(Exercise details)
Repeat the entries in full. Each line must match exactly.

(Supplied material)
* * * * * * *

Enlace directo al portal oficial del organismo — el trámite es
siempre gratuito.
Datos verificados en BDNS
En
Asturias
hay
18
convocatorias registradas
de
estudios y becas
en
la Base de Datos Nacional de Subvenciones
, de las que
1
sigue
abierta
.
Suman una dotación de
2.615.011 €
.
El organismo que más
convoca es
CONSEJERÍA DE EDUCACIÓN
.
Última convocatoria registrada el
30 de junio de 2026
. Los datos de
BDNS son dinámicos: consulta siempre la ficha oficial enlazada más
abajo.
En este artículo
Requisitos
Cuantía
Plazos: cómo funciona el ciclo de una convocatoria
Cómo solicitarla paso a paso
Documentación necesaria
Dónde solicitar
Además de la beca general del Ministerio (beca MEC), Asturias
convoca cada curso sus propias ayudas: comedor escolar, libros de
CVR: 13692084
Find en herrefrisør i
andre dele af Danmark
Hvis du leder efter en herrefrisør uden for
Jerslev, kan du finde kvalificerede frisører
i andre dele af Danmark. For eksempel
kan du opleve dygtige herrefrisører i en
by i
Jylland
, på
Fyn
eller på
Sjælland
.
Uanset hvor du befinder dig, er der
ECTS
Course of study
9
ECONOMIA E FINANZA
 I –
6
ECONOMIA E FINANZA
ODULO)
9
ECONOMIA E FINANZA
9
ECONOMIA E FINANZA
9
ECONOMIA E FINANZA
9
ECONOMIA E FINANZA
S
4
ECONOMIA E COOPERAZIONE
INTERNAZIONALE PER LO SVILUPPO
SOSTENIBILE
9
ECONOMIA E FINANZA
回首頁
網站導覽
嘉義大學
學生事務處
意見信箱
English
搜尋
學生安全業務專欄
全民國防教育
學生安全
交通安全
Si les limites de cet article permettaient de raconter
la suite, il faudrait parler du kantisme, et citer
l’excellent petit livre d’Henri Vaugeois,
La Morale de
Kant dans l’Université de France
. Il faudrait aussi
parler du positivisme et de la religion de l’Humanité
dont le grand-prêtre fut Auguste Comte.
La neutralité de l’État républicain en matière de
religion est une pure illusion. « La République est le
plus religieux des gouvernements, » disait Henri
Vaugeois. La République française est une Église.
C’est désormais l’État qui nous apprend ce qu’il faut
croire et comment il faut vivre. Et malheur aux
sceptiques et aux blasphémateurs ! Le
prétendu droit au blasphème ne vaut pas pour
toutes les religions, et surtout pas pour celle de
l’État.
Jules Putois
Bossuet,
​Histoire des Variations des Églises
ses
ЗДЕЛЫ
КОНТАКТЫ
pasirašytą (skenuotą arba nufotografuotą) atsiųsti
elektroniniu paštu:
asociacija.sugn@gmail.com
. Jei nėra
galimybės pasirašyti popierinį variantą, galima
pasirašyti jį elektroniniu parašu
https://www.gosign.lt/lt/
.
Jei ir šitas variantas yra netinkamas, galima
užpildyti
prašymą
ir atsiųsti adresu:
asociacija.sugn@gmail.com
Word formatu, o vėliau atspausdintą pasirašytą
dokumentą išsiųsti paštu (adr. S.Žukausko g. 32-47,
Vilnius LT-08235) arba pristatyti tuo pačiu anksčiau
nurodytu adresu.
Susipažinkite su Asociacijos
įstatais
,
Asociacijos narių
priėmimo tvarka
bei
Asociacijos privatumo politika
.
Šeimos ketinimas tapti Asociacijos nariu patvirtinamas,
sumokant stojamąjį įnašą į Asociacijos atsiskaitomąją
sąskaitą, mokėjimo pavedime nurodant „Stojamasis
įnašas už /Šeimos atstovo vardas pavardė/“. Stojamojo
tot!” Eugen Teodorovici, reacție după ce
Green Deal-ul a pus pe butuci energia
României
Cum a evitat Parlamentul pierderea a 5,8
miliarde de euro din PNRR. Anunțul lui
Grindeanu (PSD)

* * * * * * *

(Output below)
Enlace directo al portal oficial del organismo — el trámite es
siempre gratuito.
Datos verificados en BDNS
En
Asturias
hay
18
convocatorias registradas
de
estudios y becas
en
la Base de Datos Nacional de Subvenciones
, de las que
1
sigue
abierta
.
Suman una dotación de
2.615.011 €
.
El organismo que más
convoca es
CONSEJERÍA DE EDUCACIÓN
.
Última convocatoria registrada el
30 de junio de 2026
. Los datos de
BDNS son dinámicos: consulta siempre la ficha oficial enlazada más
abajo.
En este artículo
Requisitos
Cuantía
Plazos: cómo funciona el ciclo de una convocatoria
Cómo solicitarla paso a paso
Documentación necesaria
Dónde solicitar
Además de la beca general del Ministerio (beca MEC), Asturias
convoca cada curso sus propias ayudas: comedor escolar, libros de
CVR: 13692084
Find en herrefrisør i
andre dele af Danmark
Hvis du leder efter en herrefrisør uden for
Jerslev, kan du finde kvalificerede frisører
i andre dele af Danmark. For eksempel
kan du opleve dygtige herrefrisører i en
by i
Jylland
, på
Fyn
eller på
Sjælland
.
Uanset hvor du befinder dig, er der
ECTS
Course of study
9
ECONOMIA E FINANZA
 I –
6
ECONOMIA E FINANZA
ODULO)
9
ECONOMIA E FINANZA
9
ECONOMIA E FINANZA
9
ECONOMIA E FINANZA
9
ECONOMIA E FINANZA
S
4
ECONOMIA E COOPERAZIONE
INTERNAZIONALE PER LO SVILUPPO
SOSTENIBILE
9
ECONOMIA E FINANZA
回首頁
網站導覽
嘉義大學
學生事務處
意見信箱
English
搜尋
學生安全業務專欄
全民國防教育
學生安全
交通安全
Si les limites de cet article permettaient de raconter
la suite, il faudrait parler du kantisme, et citer
l’excellent petit livre d’Henri Vaugeois,
La Morale de
Kant dans l’Université de France
. Il faudrait aussi
parler du positivisme et de la religion de l’Humanité
dont le grand-prêtre fut Auguste Comte.
La neutralité de l’État républicain en matière de
religion est une pure illusion. « La République est le
plus religieux des gouvernements, » disait Henri
Vaugeois. La République française est une Église.
C’est désormais l’État qui nous apprend ce qu’il faut
croire et comment il faut vivre. Et malheur aux
sceptiques et aux blasphémateurs ! Le
prétendu droit au blasphème ne vaut pas pour
toutes les religions, et surtout pas pour celle de
l’État.
Jules Putois
Bossuet,
​Histoire des Variations des Églises
ses
ЗДЕЛЫ
КОНТАКТЫ
pasirašytą (skenuotą arba nufotografuotą) atsiųsti
elektroniniu paštu:
asociacija.sugn@gmail.com
. Jei nėra
galimybės pasirašyti popierinį variantą, galima
pasirašyti jį elektroniniu parašu
https://www.gosign.lt/lt/
.
Jei ir šitas variantas yra netinkamas, galima
užpildyti
prašymą
ir atsiųsti adresu:
asociacija.sugn@gmail.com
Word formatu, o vėliau atspausdintą pasirašytą
dokumentą išsiųsti paštu (adr. S.Žukausko g. 32-47,
Vilnius LT-08235) arba pristatyti tuo pačiu anksčiau
nurodytu adresu.
Susipažinkite su Asociacijos
įstatais
,
Asociacijos narių
priėmimo tvarka
bei
Asociacijos privatumo politika
.
Šeimos ketinimas tapti Asociacijos nariu patvirtinamas,
sumokant stojamąjį įnašą į Asociacijos atsiskaitomąją
sąskaitą, mokėjimo pavedime nurodant „Stojamasis
įnašas už /Šeimos atstovo vardas pavardė/“. Stojamojo
tot!” Eugen Teodorovici, reacție după ce
Green Deal-ul a pus pe butuci energia
României
Cum a evitat Parlamentul pierderea a 5,8
miliarde de euro din PNRR. Anunțul lui
Grindeanu (PSD)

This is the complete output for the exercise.